Trustee Alma Rios will helm the board while Palmer Moland will step down from the presidency into the board clerk position.

Rios, Moland and Jose Luis Tapia, who typically vote in a majority bloc, voted for these changes, while trustees Virginia Lawson and Victoria Coronel dissented. During public comment, employees and community members spoke in favor of Lawson and Coronel leading the board and against Rios or Tapia.

The motivation for the reorganization was a recommendation by a Kern County grand jury in May that Moland step down before June 30.

"This will eliminate a major contributor to the dysfunction of the Board," the report stated.

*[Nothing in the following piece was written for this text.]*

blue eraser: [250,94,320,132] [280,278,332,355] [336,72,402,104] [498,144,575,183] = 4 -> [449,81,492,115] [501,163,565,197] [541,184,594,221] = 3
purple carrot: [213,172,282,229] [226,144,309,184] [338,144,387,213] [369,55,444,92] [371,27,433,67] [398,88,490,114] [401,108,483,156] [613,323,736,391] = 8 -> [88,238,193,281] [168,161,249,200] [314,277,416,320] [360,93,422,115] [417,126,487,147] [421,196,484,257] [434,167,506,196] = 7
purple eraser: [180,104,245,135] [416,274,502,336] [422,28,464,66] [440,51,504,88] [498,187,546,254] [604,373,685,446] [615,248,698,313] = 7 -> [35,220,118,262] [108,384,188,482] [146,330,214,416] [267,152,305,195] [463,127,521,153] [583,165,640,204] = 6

However, the board remained divided as it addressed two other issues recommended by the grand jury report, and the community voiced its frustration throughout the evening.

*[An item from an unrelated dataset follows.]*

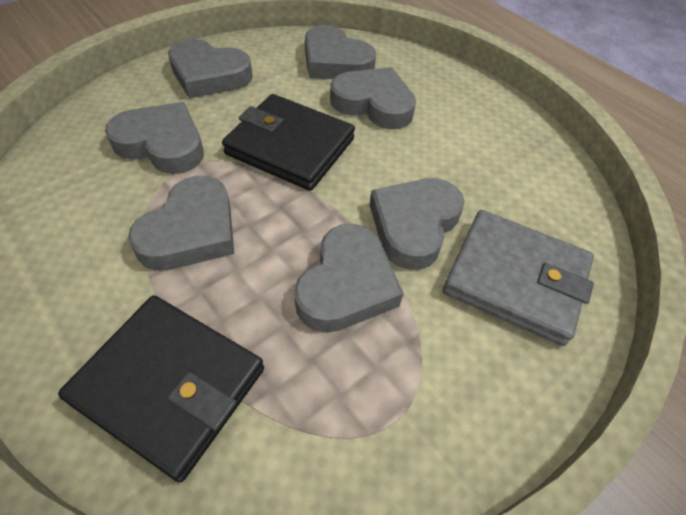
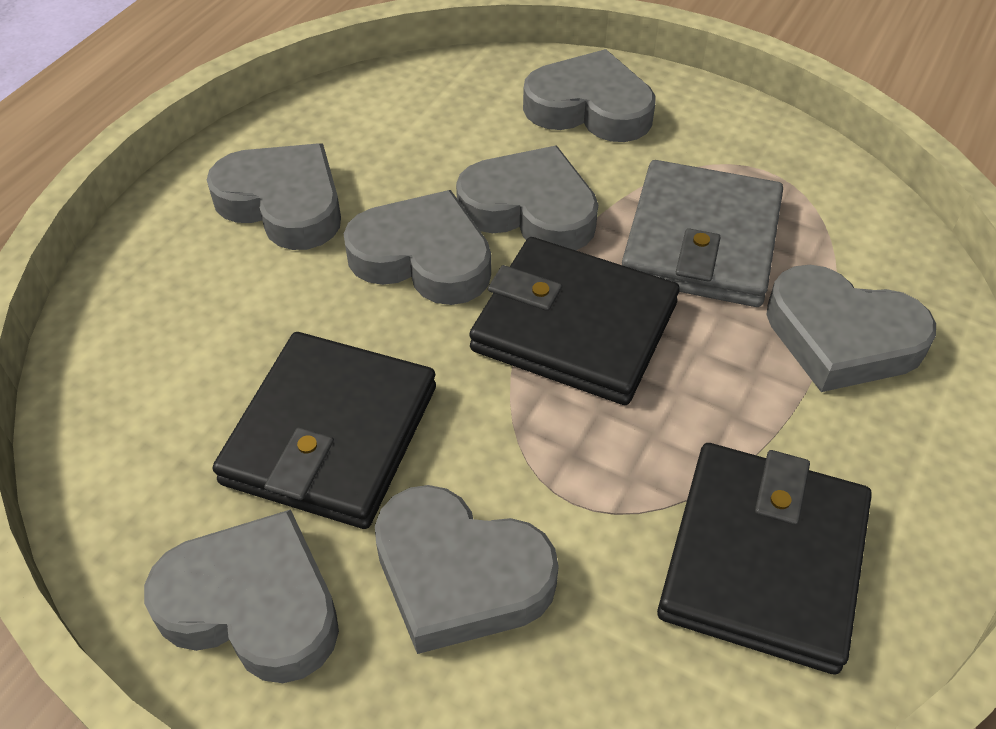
black wallet: [58,295,264,483] [222,94,355,191] = 2 -> [213,332,436,529] [469,237,680,405] [657,443,872,675] = 3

The board again considered a censure motion first brought against Moland in December. Once again, it failed in a 2-2 vote with Rios and Tapia voting against it.

The censure motion stated that Moland harassed and bullied district employees, including classified staff and administrators. The censure is based on an independent investigation by the frim Liebert Cassidy Whitmore, but the grand jury report said that it confirmed the claims with its own witness statements.

Before Moland left the room for the board to consider the motion, Moland said his family had been victimized. This riled the audience.

"I'd like to remind the community this is not a time for a shouting match," said Lloyd Pilchen, an attorney with the district's interim counsel Olivarez Madruga Lemieux O'Neill. "Please allow the board to do its business. Please be respectful of the meeting."

"It's hard to be respectful when it's a joke," someone in the audience retorted.

The agenda also asked the board to justify the district's need for multiple law firms. During Thursday's meeting, interim superintendent Lora Brown read a breakdown of the legal spending from the three law firms the district had hired during the previous fiscal year plus money for Liebert Cassidy Whitmore. Incoming board president Rios invited no discussion on the item.

The district has spent $203,722.82 on legal services in the 2020-21 fiscal year. The previous year the board spent $44,715 on legal services.

The district owes Schools Legal Service a retainer of $47,723 as of July 1 for the 2021-22 school year, but the board has signaled it has no intention of using its services. At its last board meeting, Moland and Rios voted against allowing Schools Legal Service to finish cases, which transferred them to Olivarez Madruga Lemieux O'Neill. On Thursday, Moland, Rios and Tapia also voted to put out a request for proposals for a new law firm.